------ Document extract ------
Dying on the Streets of Los Angeles: 2022 Traffic Fatalities, Why & What Needs to Change

Written by Damian Kevitt, Executive Director of Streets Are For Everyone, with assistance from Sue Favor and Arman Koohian.
10 January 23, revised 18 January 23

For the last several years, the holidays in Los Angeles have served as a grim reminder that the streets of this otherwise world-class city are fast and deadly. As Streets Are For Everyone (known as SAFE) rang in the new year, we learned that 2022 was no exception.

There were 312 traffic fatalities in 2022, breaking the 300 mark for the first time in over 20 years, which is how far our records reach. This was an increase of 6% from the previous year and a staggering 29% increase over 2020. 

Fatalities from Traffic Collisions, LA City 03-22

Source: City of Los Angeles Open Data Portal. Taken from LAPD records. Figures are preliminary and subject to change as data is reviewed and finalized.

This is a tragedy made worse by the fact that vulnerable road users – pedestrians (primarily youth 29 and younger as well as seniors 50 and older) and cyclists – are impacted the most by traffic violence in Los Angeles. Pedestrian fatalities were up by 20% (159 lives lost, also the highest in 20 years) compared to 2021 and 30% compared to 2020. Bicycle fatalities also increased by 18% (21 lives lost) and were higher than in 2020 by 33%.

While motor vehicle fatalities are still at higher levels compared to 2020, they dropped by 8% in 2022.

Los Angeles City Traffic Fatalities 2020-2022

Source: City of Los Angeles Open Data Portal. Taken from LAPD records. Figures are preliminary and subject to change as data is reviewed and finalized.

LA’s UNHOUSED ARE KILLED FAR MORE BY TRAFFIC VIOLENCE

With the Mayor’s attention focused on addressing those unhoused in Los Angeles we wanted to look at traffic fatalities for the unhoused in Los Angeles. SAFE obtained from the LAPD the number of unhoused individuals killed in traffic collisions on the streets of Los Angeles from 2018 to 2022.

Per the latest homeless count, the current population of unhoused individuals in 2022 stands at 41,980, but the current population of the City of Los Angeles is over 4 million. To make a fair comparison, we have to compare the per capita (per 100,000 individual) fatalities of housed pedestrians and cyclists to unhoused pedestrian and bicycle fatalities.
------
_Actions to take_
1. Answer these questions from the traffic fatalities report, one line each:
(a) How many traffic fatalities were there in 2022?
(b) How many pedestrian lives were lost in 2022?
(c) By what percent did motor vehicle fatalities drop in 2022?
2. Turn the paragraph of the traffic fatalities report beginning "This is a tragedy made worse" into a short bulleted list that keeps its main facts.
------ Listed entries ------
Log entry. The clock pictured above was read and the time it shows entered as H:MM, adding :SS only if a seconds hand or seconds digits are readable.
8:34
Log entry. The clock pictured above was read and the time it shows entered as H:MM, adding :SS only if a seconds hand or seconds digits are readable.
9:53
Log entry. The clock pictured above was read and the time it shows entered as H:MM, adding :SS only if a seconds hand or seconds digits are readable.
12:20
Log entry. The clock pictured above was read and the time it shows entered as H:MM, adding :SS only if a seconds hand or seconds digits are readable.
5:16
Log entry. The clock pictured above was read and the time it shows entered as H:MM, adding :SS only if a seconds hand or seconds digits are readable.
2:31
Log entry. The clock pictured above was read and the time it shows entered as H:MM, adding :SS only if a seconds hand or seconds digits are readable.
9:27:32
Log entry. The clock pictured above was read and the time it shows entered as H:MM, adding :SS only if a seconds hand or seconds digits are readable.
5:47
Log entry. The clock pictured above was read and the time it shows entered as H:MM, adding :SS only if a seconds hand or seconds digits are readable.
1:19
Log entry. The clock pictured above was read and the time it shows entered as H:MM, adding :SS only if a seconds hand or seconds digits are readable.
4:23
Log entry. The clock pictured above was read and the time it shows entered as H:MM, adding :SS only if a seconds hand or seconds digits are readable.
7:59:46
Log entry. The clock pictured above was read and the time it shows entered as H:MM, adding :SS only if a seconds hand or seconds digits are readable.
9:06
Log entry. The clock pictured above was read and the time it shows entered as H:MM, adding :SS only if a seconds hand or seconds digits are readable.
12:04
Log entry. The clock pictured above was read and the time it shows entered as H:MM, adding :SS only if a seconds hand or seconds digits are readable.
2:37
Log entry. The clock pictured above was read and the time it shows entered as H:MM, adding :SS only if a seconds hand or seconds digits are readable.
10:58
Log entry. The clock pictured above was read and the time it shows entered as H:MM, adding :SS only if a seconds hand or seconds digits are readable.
------
_Answers by task_
1.
(a) 312
(b) 159
(c) 8%

2.
- Vulnerable road users are affected the most by traffic violence in Los Angeles. These are pedestrians, mainly youth 29 and younger and seniors 50 and older, and cyclists.
- Pedestrian fatalities: 159 lives lost, the highest in 20 years. That is up 20% from 2021 and 30% from 2020.
- Bicycle fatalities: 21 lives lost, up 18% and 33% higher than in 2020.